(PROBLEM DESCRIPTION): Filter the listing so that only lines with the word "jump" remain.

•••

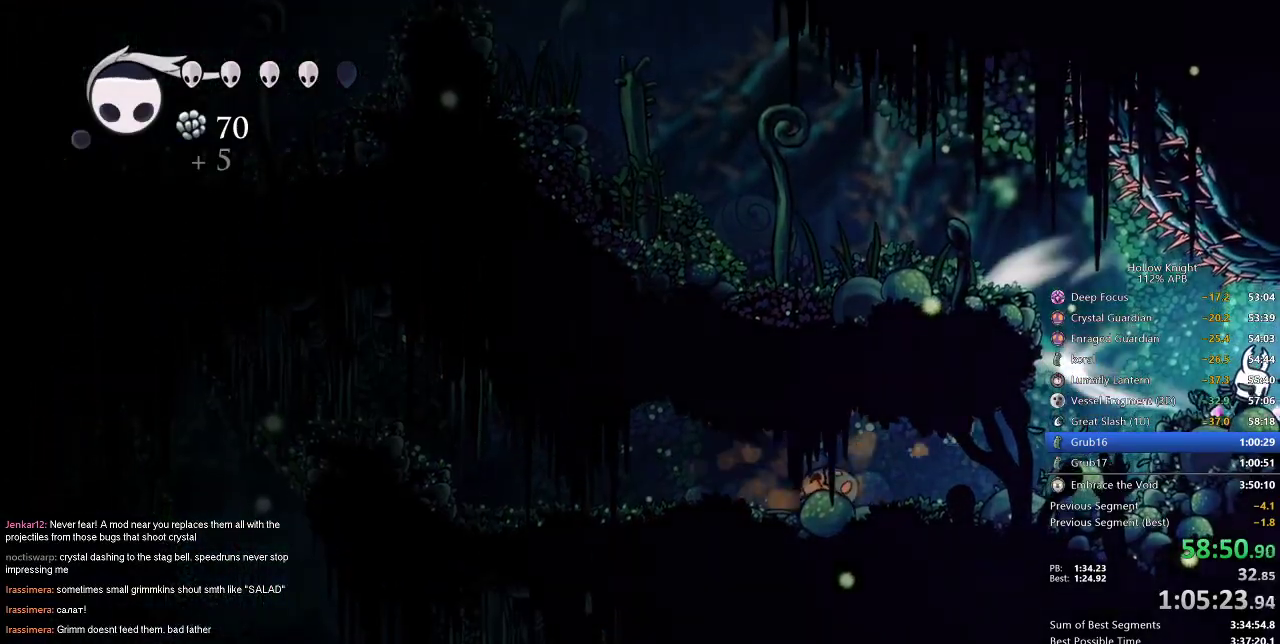
{"keys": ["cdash"], "events": []}
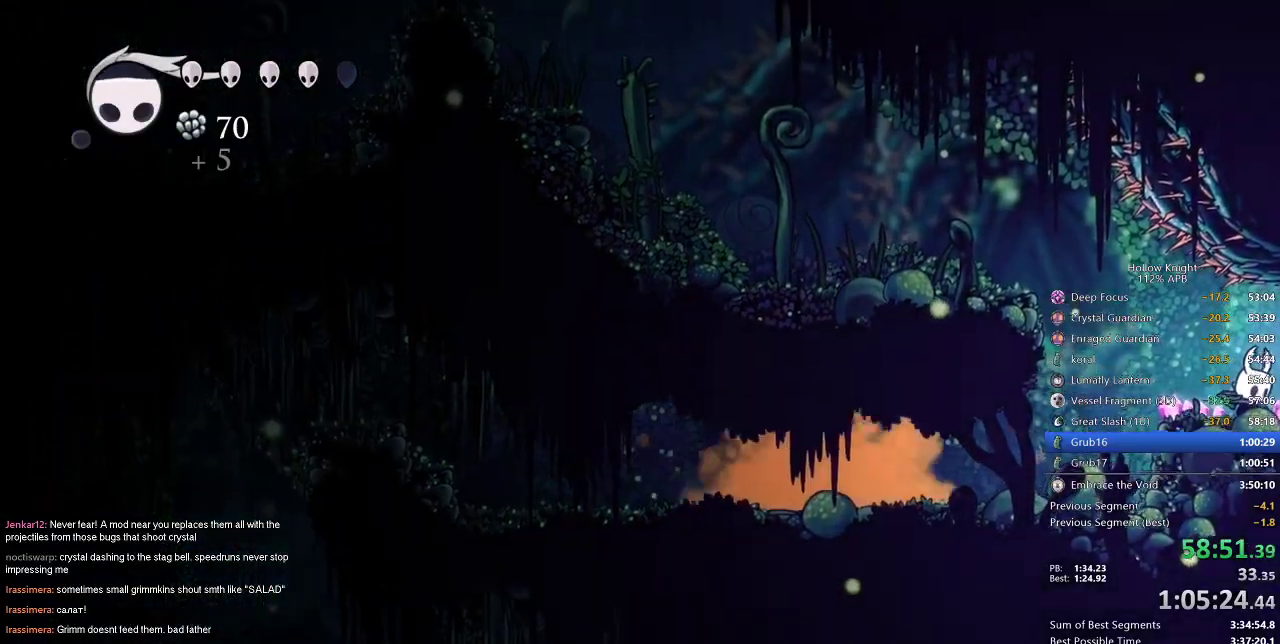
{"keys": ["right"], "events": [[116, "right", "down"], [166, "cdash", "up"]]}
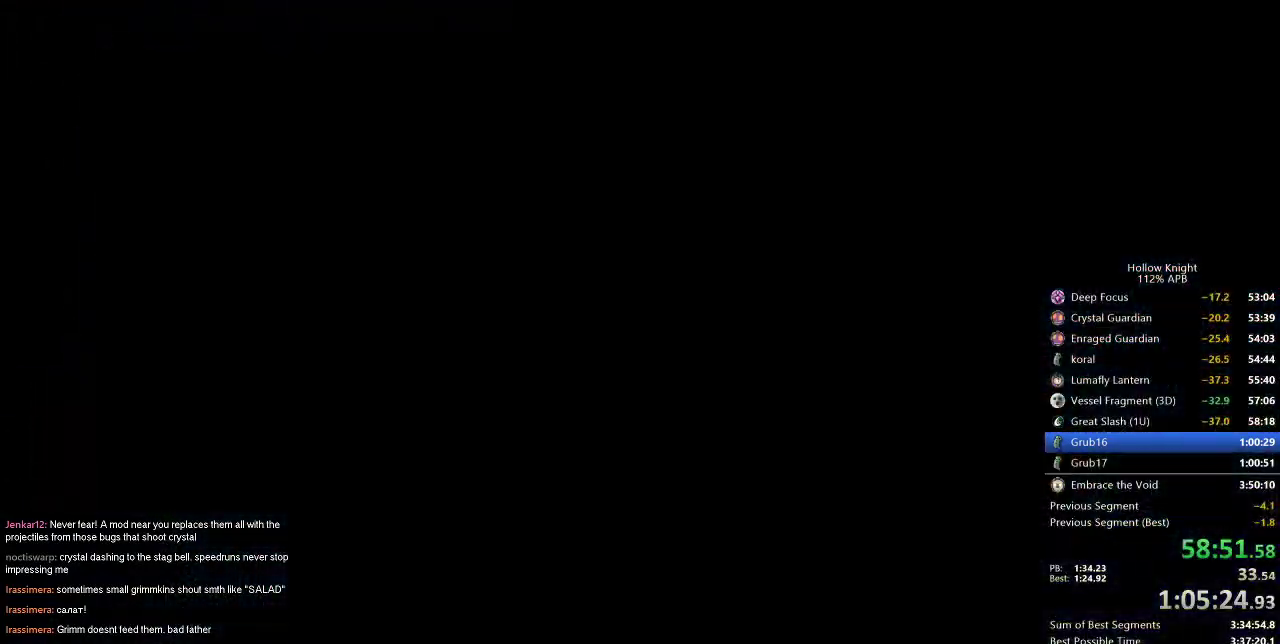
{"keys": ["right"], "events": []}
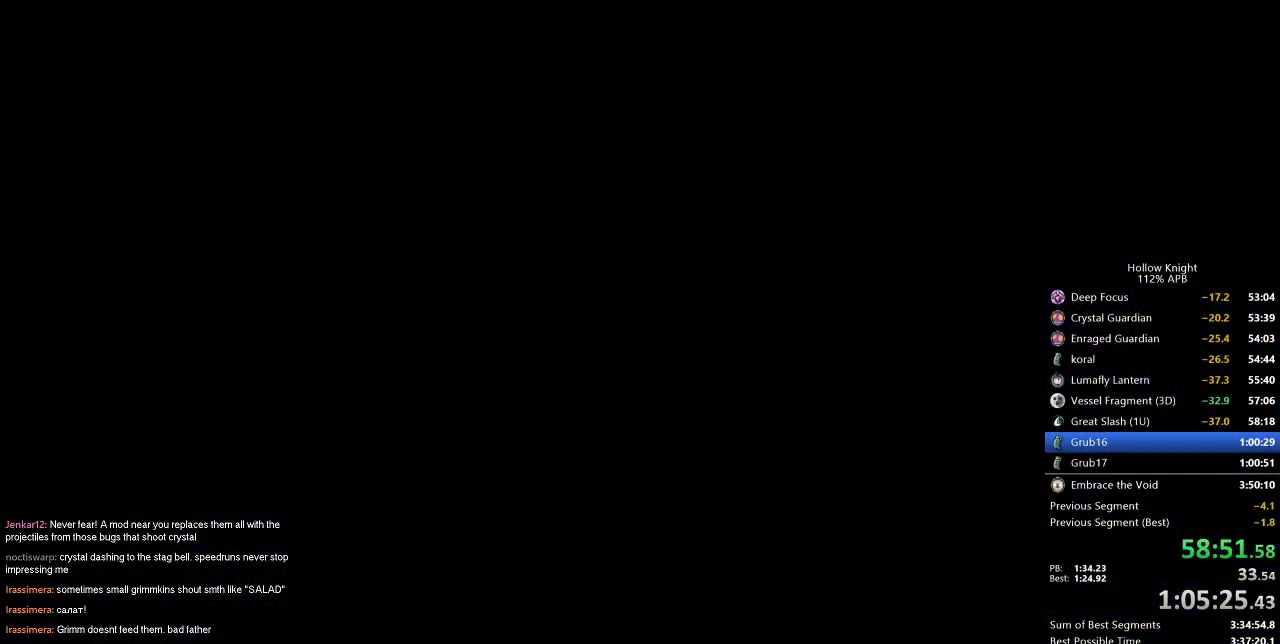
{"keys": ["right"], "events": []}
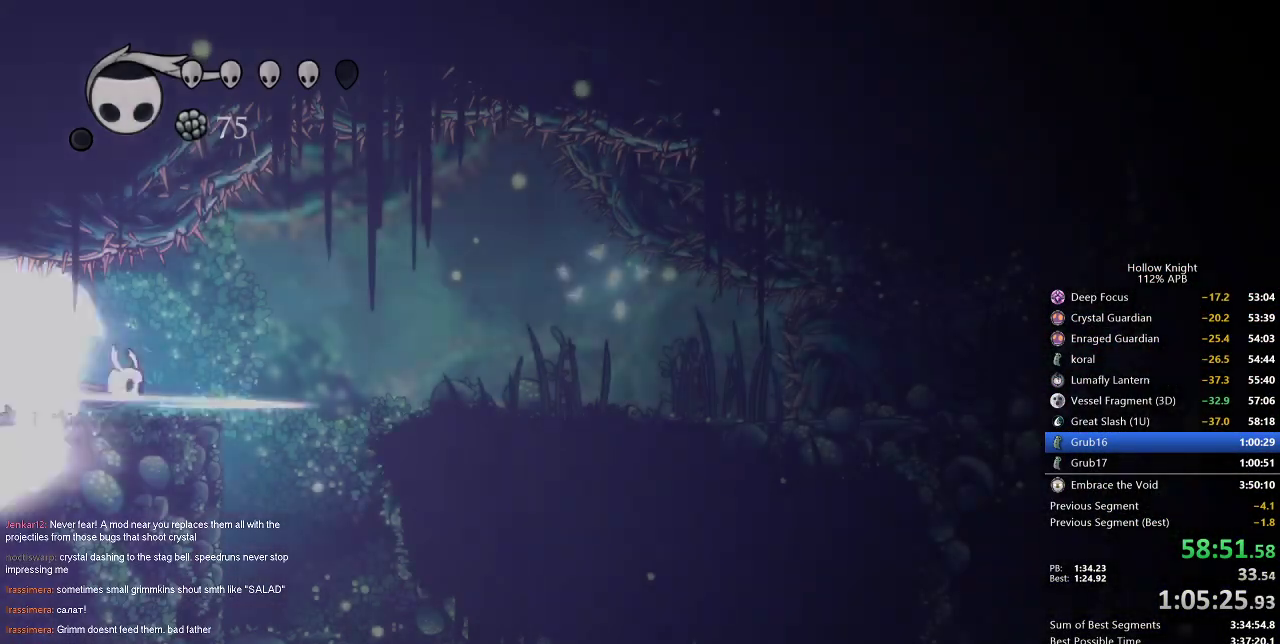
{"keys": ["right"], "events": []}
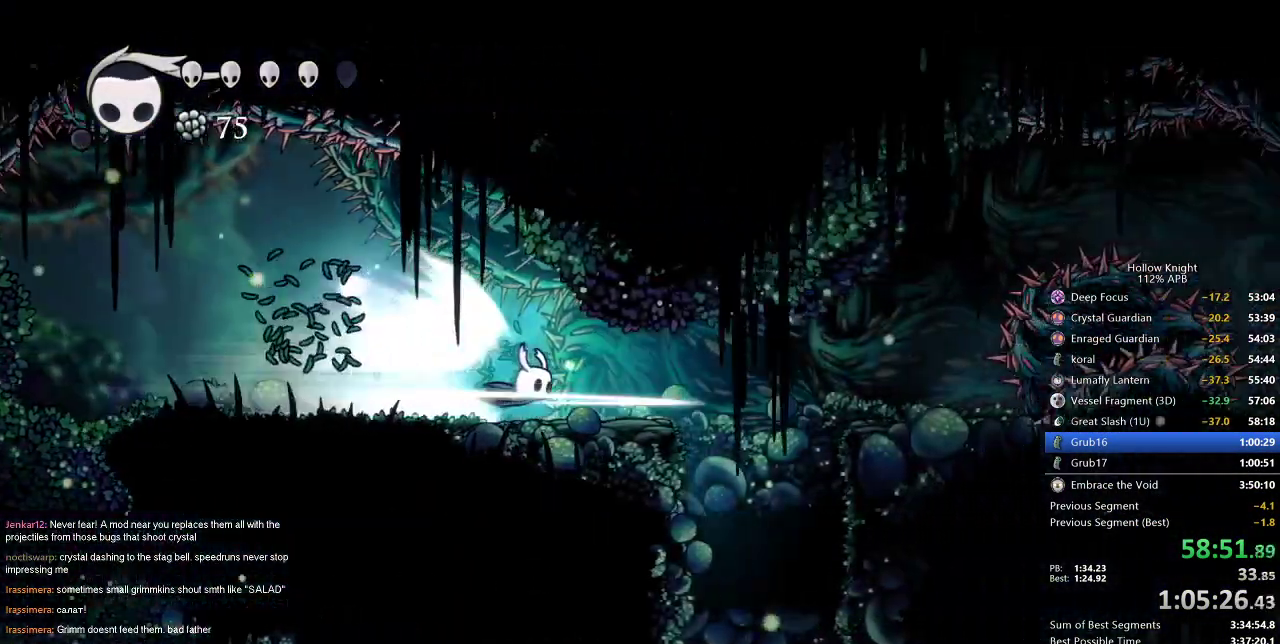
{"keys": [], "events": [[183, "jump", "down"], [183, "right", "up"], [267, "jump", "up"]]}
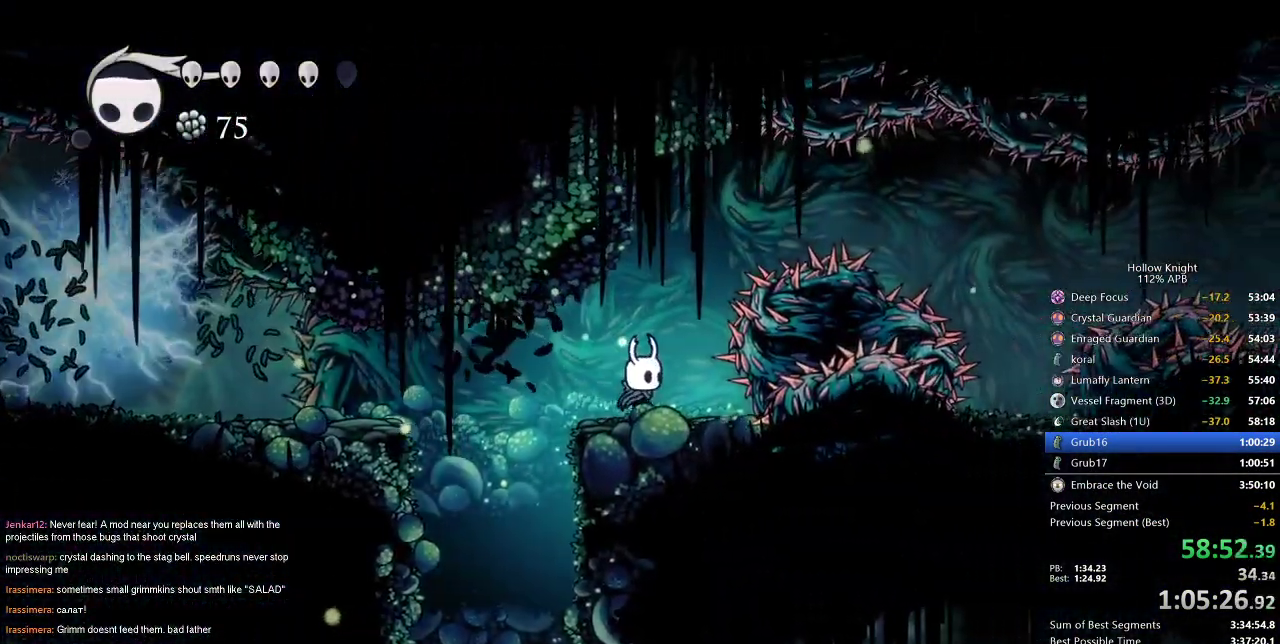
{"keys": ["jump", "right"], "events": [[267, "jump", "down"], [350, "right", "down"]]}
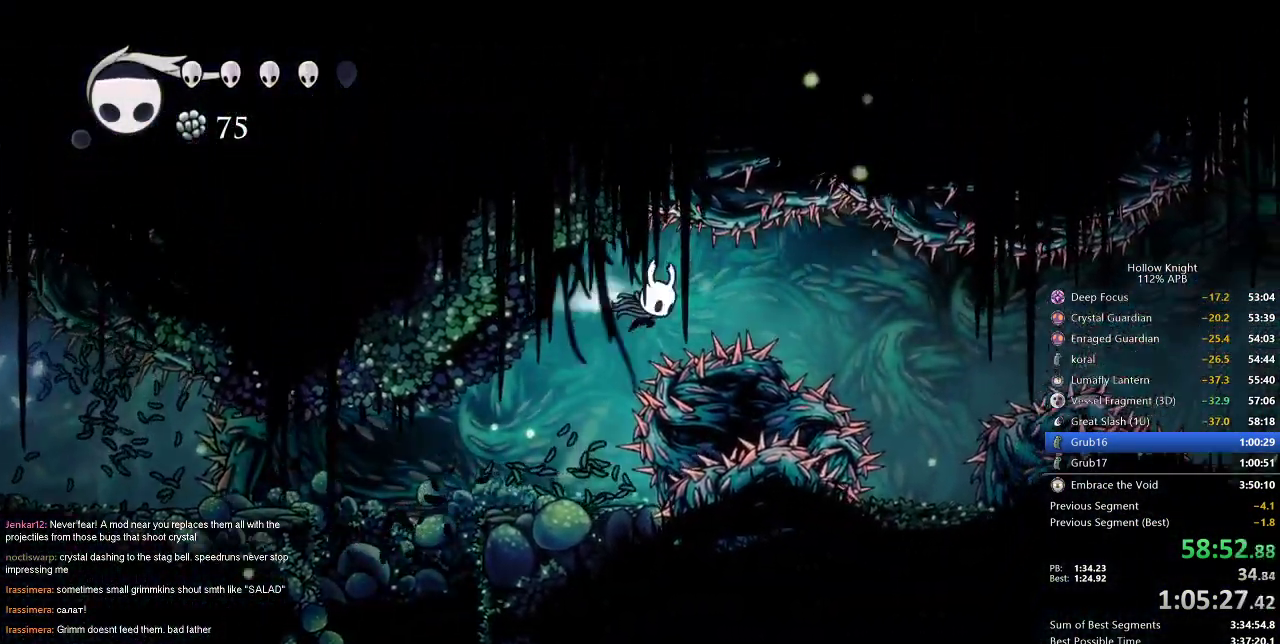
{"keys": [], "events": [[33, "dash", "down"], [66, "jump", "up"], [116, "dash", "up"], [350, "right", "up"]]}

•••

(OUTPUT BELOW):
{"keys": [], "events": [[183, "jump", "down"], [183, "right", "up"], [267, "jump", "up"]]}
{"keys": ["jump", "right"], "events": [[267, "jump", "down"], [350, "right", "down"]]}
{"keys": [], "events": [[33, "dash", "down"], [66, "jump", "up"], [116, "dash", "up"], [350, "right", "up"]]}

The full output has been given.